L’essai s’appuie sur une riche documentation et, en faisant dialoguer des sources aussi diverses que Serge Cantin, Micheline Cambron, Paul Ricoeur, Jean-Paul Sartre et Boris Cyrulnik, propose une réflexion intéressante pour quiconque s’intéresse au sort du Québec dans les rouages de la domination. Cependant, l’intérêt aurait été tout autre si l’on avait accordé une voix au chapitre à une plus grande diversité d’œuvres littéraires et surtout, si l’on s’était attaché à illustrer le contexte de production desdites œuvres puisque ce qui rassemble Un homme et son péché, les Belles-sœurs et La petite vie, est vraisemblablement leur large diffusion et leur grande appréciation du public. Si ces œuvres atteignent un large public, c’est qu’elles offrent au dit public une occasion de réfléchir sur lui-même. Revenons à la prémisse : l’absence de prise collective sur le réel des Québécois se manifeste dans leur « culture sociologique catatonique que décrit admirablement son art, particulièrement sa littérature, culture sociologique qui aujourd’hui est devenue elle-même un dispositif favorisant l’acceptation de leur subordination politique. » (p. 14) Difficile de se sortir de ce raisonnement autrement qu’en posant un regard critique sur soi-même, ce à quoi confie inévitablement Roger et Jean-François Payette.

À l’opposé de ces réflexions politiques, Janusz Przychodzen nous offre un ouvrage surprenant sur le minimalisme en littérature québécoise. La question de départ est fort riche : comment un style devient-il une forme, une poétique? Plusieurs aspects de cette poétique du minimalisme sont dévoilés dans cet essai sur une manière d’habiter le monde par les mots. En alliant à la fois les motifs, les discours, les incongruités, les événements et les non-événements, Przychodzen nous entraîne sur les traces de la littérature en « mode mineur » chez Louis Gauthier, Aki Shimazaki, Jacques Poulin et Dany Laferrière.
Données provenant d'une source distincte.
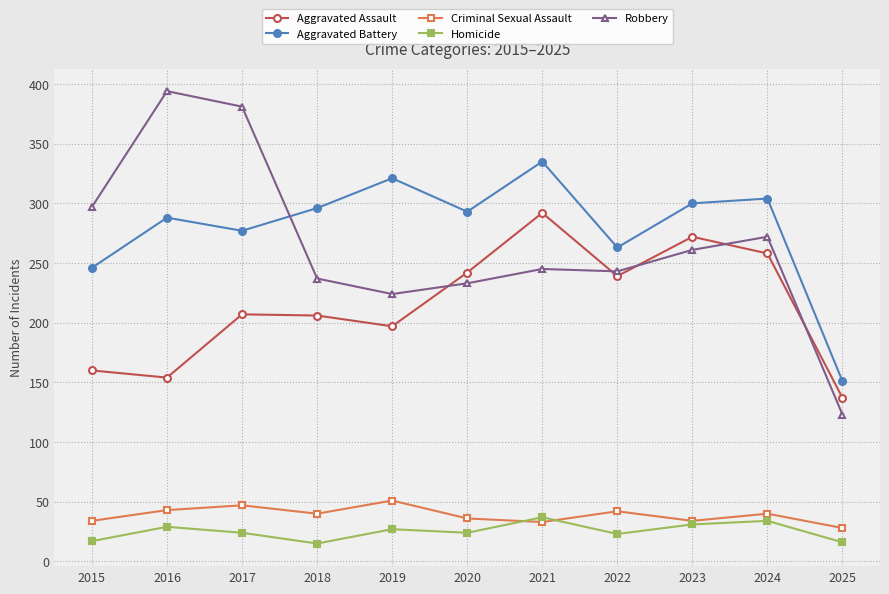

At which label does Robbery reach its peak?

2016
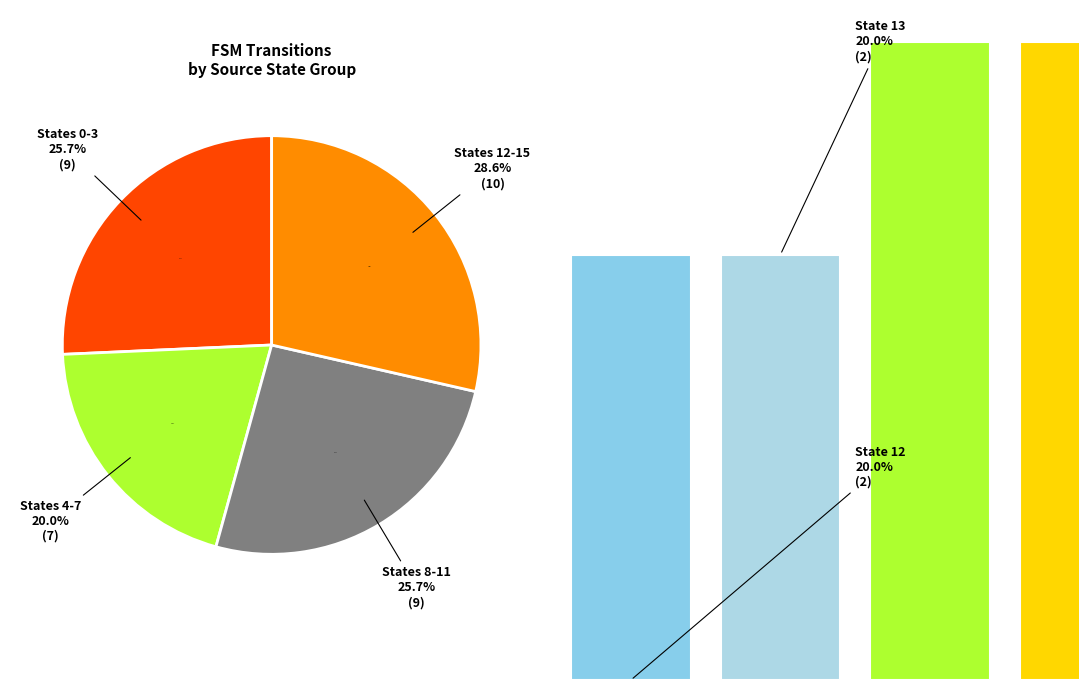

True or false: 1 accounts for 15% of the total.

False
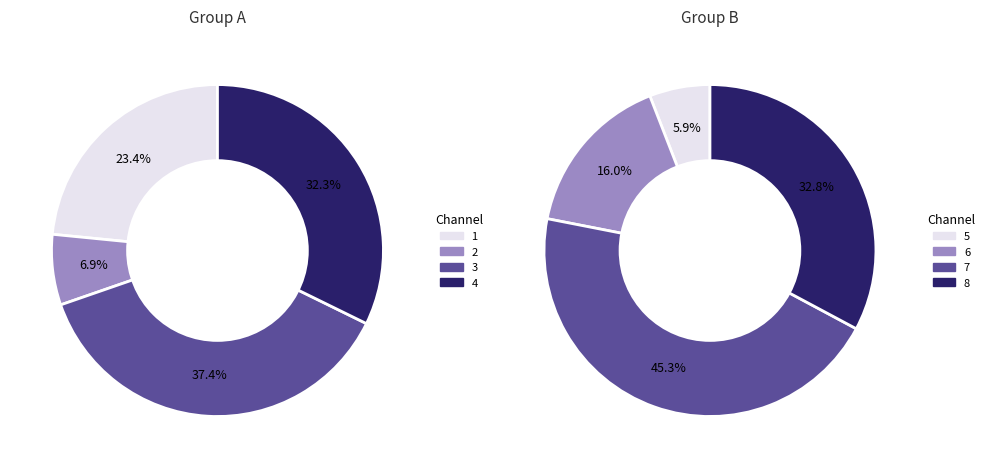

Which slice is the smallest?

5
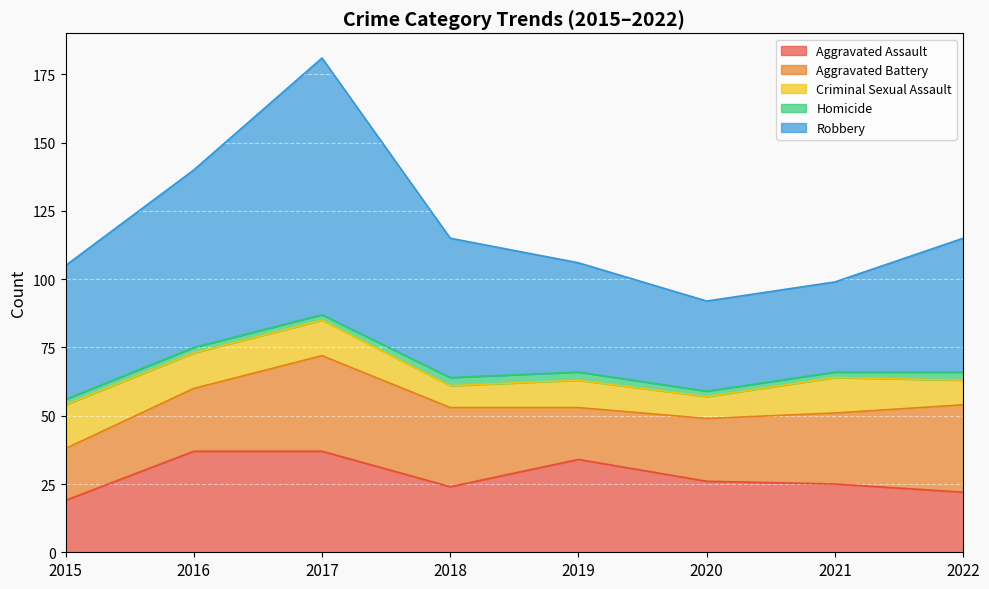

What is the total value across all series at 2015?

105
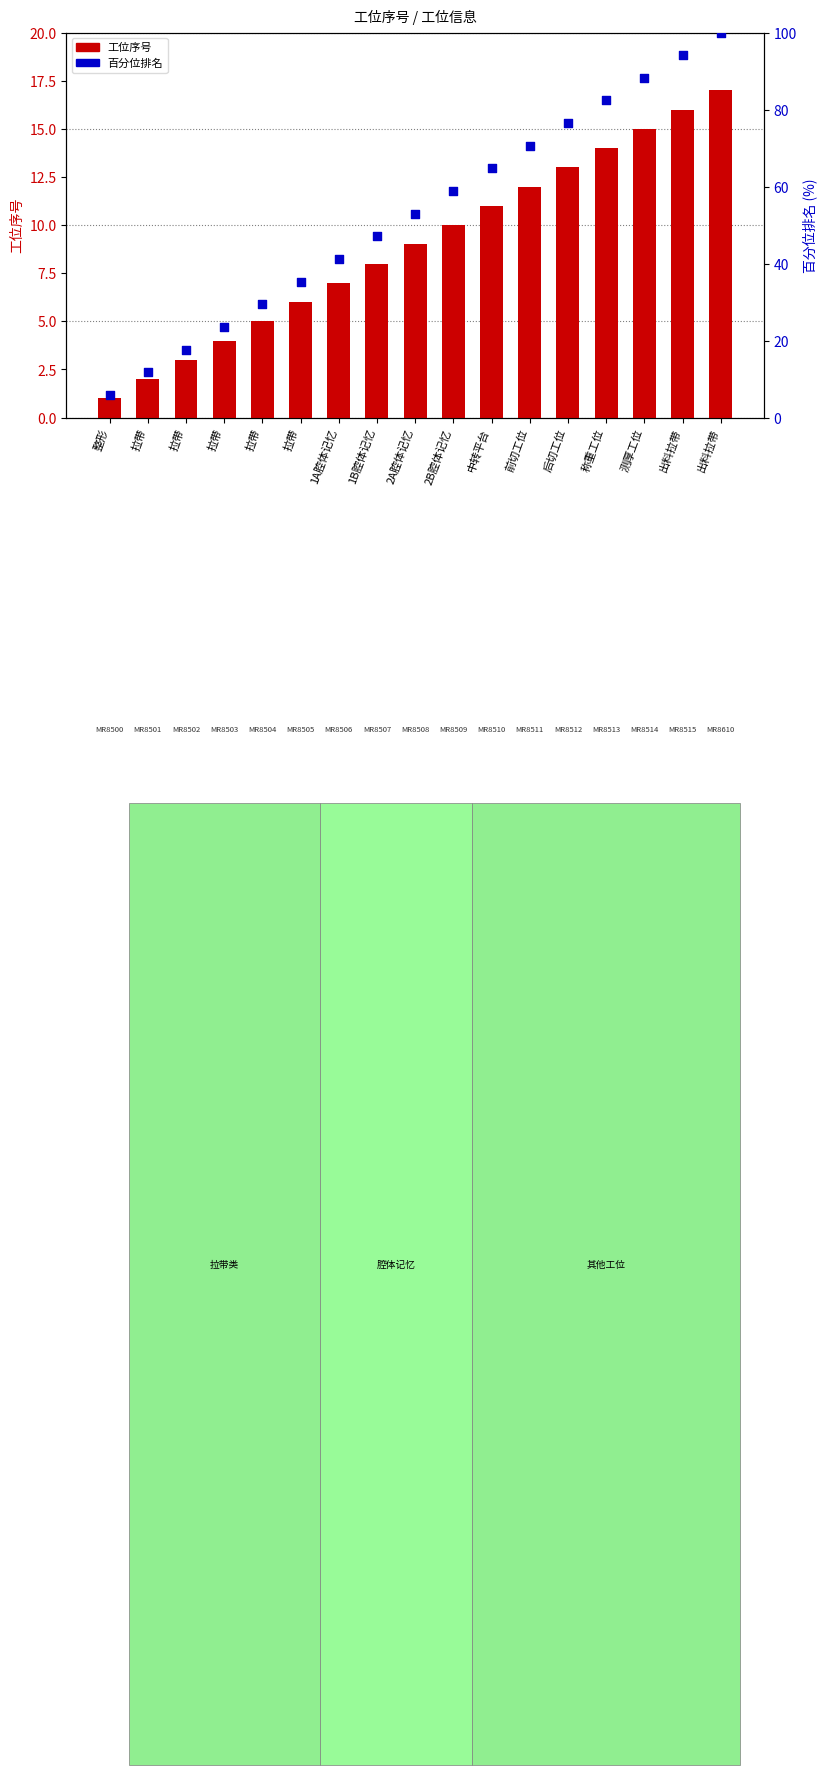

Is the value of 工位序号 at 1A腔体记忆 greater than the value of 百分位排名 at 1A腔体记忆?

No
Cette « simplicité comme mode d’emploi » trouve ses assises théoriques et pratiques aussi bien chez Theodor Adorno que chez Maurice Blanchot. Peu discuté, le concept de minimalisme littéraire se rapproche du silence et de l’intimisme. Par exemple, comment l’écrivain peut-il fait des questions morales, des questions de style ? Par exemple, comme le relève Przychodzen chez Adorno, le minimalisme a une valeur éthique vouée à l’exploration de la subjectivité. L’exploration de la subjectivité passe, entre autres, par une descente dans le silence blanchotien qu’évoque l’œuvre de Louis Gauthier, Voyage en Inde avec un grand détour. Ce voyage qui n’en est pas un déconstruit l’idée d’aventure, « résultat de l’implosion de tout un monde social, culturel, politique et historique. » Chez Aki Shimazaki dans Le poids des secrets, la simplicité de l’intrigue s’ancre dans la sensibilité. Ainsi, sont passés sous lorgnette de l’analyste toute une série d’éléments révélateurs de la recherche d’une vie simple, « imaginée en tant que source de bonheur et idéal de l’existence naturelle, sur l’arrière-fond d’un environnement social complexe et même hostile ». Dans le Volkswagen blues de Jacques Poulin, c’est Jankélévitch et la conquête du sérieux qui domine. Chez Laferrière, dans Comment faire l’amour avec un nègre sans se fatiguer, c’est primitivité, sexualité, éphémère et fragmentation qui prévalent pour en arriver à une « poétique de la chose », par la réification ou par l’attention accordée aux détails.

Malgré la richesse de ces analyses qui nourriront à coup sûr l’intérêt pour le minimalisme en littérature québécoise, il nous manque, en guise de conclusion, une synthèse de ces études qui allient brillamment narratologie et théorie critique.